Bosnian Serb General Ratko Mladic pictured on August 10, 1993 Ratko Mladic (centre) is accused of directing the worst atrocities of the Bosnian war
Following his arrest, Ratko Mladic is facing extradition to the United Nations war crimes tribunal at The Hague.
He faces 15 counts, including genocide, crimes against humanity and violation of the laws of war in Bosnia-Hercegovina between April 1992 and July 1995.
The indictment says Gen Mladic was responsible for persecution of Bosniak (Bosnian Muslim) and Bosnian Croat civilians on national, political and religious grounds.
The tribunal says Gen Mladic's squads killed "close to 8,000 Bosnian Muslim men and boys" captured in the Srebrenica area in July 1995.

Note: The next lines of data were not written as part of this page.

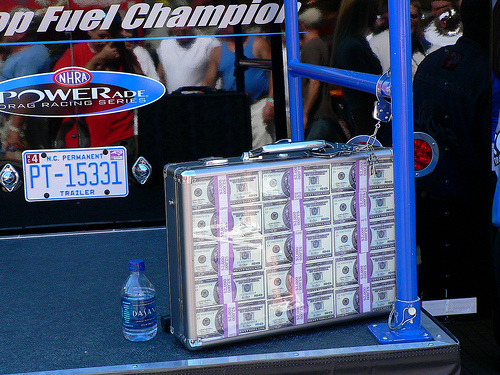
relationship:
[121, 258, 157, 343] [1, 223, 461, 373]
bottle on table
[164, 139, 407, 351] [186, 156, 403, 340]
briefcase full of money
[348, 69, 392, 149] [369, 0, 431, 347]
handcuffs on pole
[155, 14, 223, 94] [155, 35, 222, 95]
man in shirt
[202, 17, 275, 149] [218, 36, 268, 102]
man in shirt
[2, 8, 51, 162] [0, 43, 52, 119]
man in shirt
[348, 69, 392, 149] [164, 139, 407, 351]
handcuffs holding briefcase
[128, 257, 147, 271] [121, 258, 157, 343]
top on bottle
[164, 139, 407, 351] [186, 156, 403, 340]
briefcase with money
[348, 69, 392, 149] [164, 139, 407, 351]
handcuffs securing briefcase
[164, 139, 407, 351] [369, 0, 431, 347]
briefcase attached to pole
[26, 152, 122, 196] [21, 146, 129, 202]
letters on plate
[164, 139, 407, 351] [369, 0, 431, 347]
briefcase secured to pole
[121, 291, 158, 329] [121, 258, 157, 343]
label on bottle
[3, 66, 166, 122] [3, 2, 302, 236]
advertisment on glass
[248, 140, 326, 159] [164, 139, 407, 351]
handle on briefcase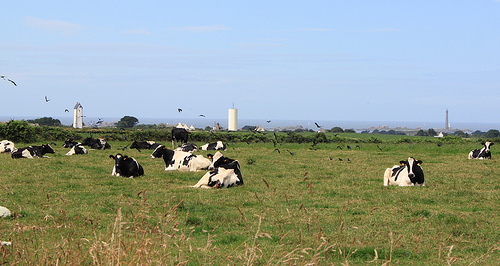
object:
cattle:
[184, 152, 246, 188]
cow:
[382, 155, 427, 186]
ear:
[399, 161, 406, 166]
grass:
[0, 143, 499, 266]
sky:
[0, 0, 499, 124]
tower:
[227, 103, 239, 132]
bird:
[43, 95, 50, 103]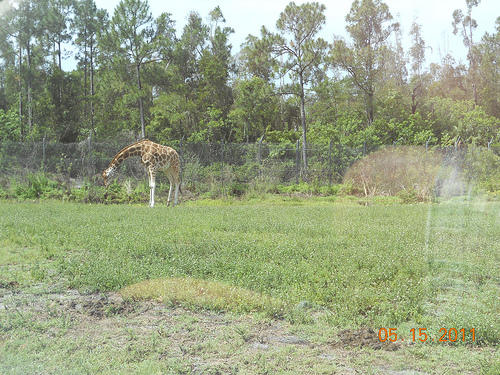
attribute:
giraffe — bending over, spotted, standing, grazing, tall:
[100, 135, 192, 206]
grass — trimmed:
[1, 191, 499, 372]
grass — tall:
[1, 171, 499, 202]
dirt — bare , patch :
[10, 286, 348, 363]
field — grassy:
[1, 173, 498, 373]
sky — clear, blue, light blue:
[1, 1, 499, 108]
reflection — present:
[95, 276, 281, 317]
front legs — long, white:
[143, 165, 158, 207]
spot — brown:
[130, 146, 139, 154]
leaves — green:
[404, 18, 436, 74]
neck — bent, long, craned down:
[108, 140, 141, 168]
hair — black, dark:
[177, 185, 186, 197]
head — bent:
[100, 163, 120, 187]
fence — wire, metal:
[2, 138, 500, 201]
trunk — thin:
[293, 52, 313, 174]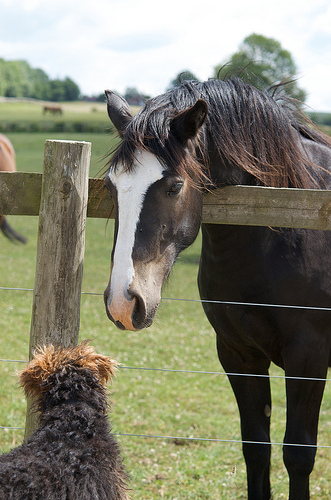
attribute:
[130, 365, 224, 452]
grass — green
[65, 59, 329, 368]
horse — curious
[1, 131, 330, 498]
grass — green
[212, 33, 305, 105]
leaves — green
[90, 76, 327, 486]
horse — black, white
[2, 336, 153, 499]
small dog — haired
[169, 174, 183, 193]
eye — black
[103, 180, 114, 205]
eye — black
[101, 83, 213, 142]
ears — perked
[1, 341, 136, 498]
dog — black, brown, fuzzy, headed, curious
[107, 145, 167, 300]
stripe — white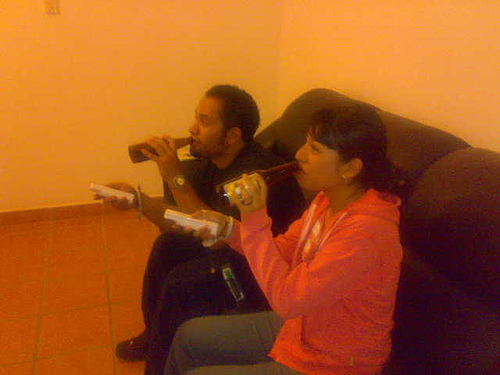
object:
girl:
[164, 104, 405, 375]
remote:
[162, 208, 221, 238]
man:
[93, 84, 308, 375]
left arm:
[167, 175, 288, 257]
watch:
[174, 175, 187, 186]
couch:
[161, 88, 500, 375]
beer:
[127, 136, 196, 164]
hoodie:
[224, 189, 406, 375]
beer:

COUNTS 1 & 2: GENOCIDE, COMPLICITY IN GENOCIDE

Individually or in concert with others, planned, instigated, ordered, committed and/or aided and abetted the intentional partial destruction of the Bosniak national, ethnical, racial or religious group.
Bosnian Serb forces under his command targeted a significant part of the Bosnian Muslim group for intended destruction. They are accused of the widespread killing, deportation, and forcible transfer of hundreds of thousands of non-Serbs.
After the fall of Srebrenica, the indictment says, thousands of Bosnian Muslim males were executed in Bratunac, Srebrenica, Vlasenica and Zvornik in an organised and systematic fashion over the course of several days.

COUNT 3: PERSECUTIONS

Individually or in concert with others planned, instigated, ordered, committed and/or aided and abetted the persecution of the Bosniak, Bosnian Croat or other non-Serb populations.
Persecutions included killings during and after attacks on towns and villages, terrorisation including torture, physical and psychological abuse, sexual violence, forcible transfer and deportation, the destruction of houses and sacred sites.
Also, keeping people in detention centres with inhumane living conditions; using forced labour (including digging graves).

COUNTS 4, 5 & 6: EXTERMINATION AND MURDER

Planned, instigated, ordered, committed and/or aided and abetted the extermination and murder of Bosniaks and Bosnian Croats in the municipalities, the extermination of Bosniaks from Srebrenica, and the mass killing of civilians in Sarajevo by shelling or snipers.
Knew, or had reason to know, that extermination and murder were about to be or had been committed by his subordinates, and failed to stop them or punish the perpetrators.

COUNTS 7 & 8: DEPORTATION, INHUMANE ACTS

Individually or in concert with others planned, instigated, ordered, committed and/or aided and abetted the forcible transfer and deportation of Bosniaks, Bosnian Croats or other non-Serbs from and within Bosnia-Hercegovina.
Many forcibly displaced Bosniaks fled to Srebrenica where, from March 1995, shells and snipers were used to make life impossible for inhabitants and to forcibly remove the population.

COUNTS 9 to 14: UNLAWFULLY INFLICTING TERROR UPON CIVILIANS, MURDER, CRUEL TREATMENT, INHUMANE ACTS, ATTACKS ON CIVILIANS

Planned, instigated, ordered, committed and/or aided and abetted the crimes of terror and unlawful attacks on civilians.
This included a protracted military campaign in which his Bosnian Serb forces, and in particular the Sarajevo Romanija Corps, used artillery, mortar shelling and sniping to target civilian areas of Sarajevo and its civilian population and institutions, killing and wounding civilians, and thereby also inflicting terror upon its civilian population.
The sniping and shelling killed and wounded thousands of civilians of both sexes and all ages, including children and the elderly.

COUNT 15: TAKING OF HOSTAGES

Planned, instigated, ordered, committed and/or aided and abetted the taking of UN military observers and peacekeepers as hostages following Nato air strikes on 25 and 26 May 1995.
In order to prevent Nato from conducting air strikes against Bosnian Serb military targets, forces under Gen Mladic's control detained more than 200 UN peacekeepers and military observers and used them as human shields in various strategic locations to deter air strikes.
Threats were issued that further Nato attacks would result in the injury, death, or continued detention of the detainees, some of whom were assaulted before being released in June 1995.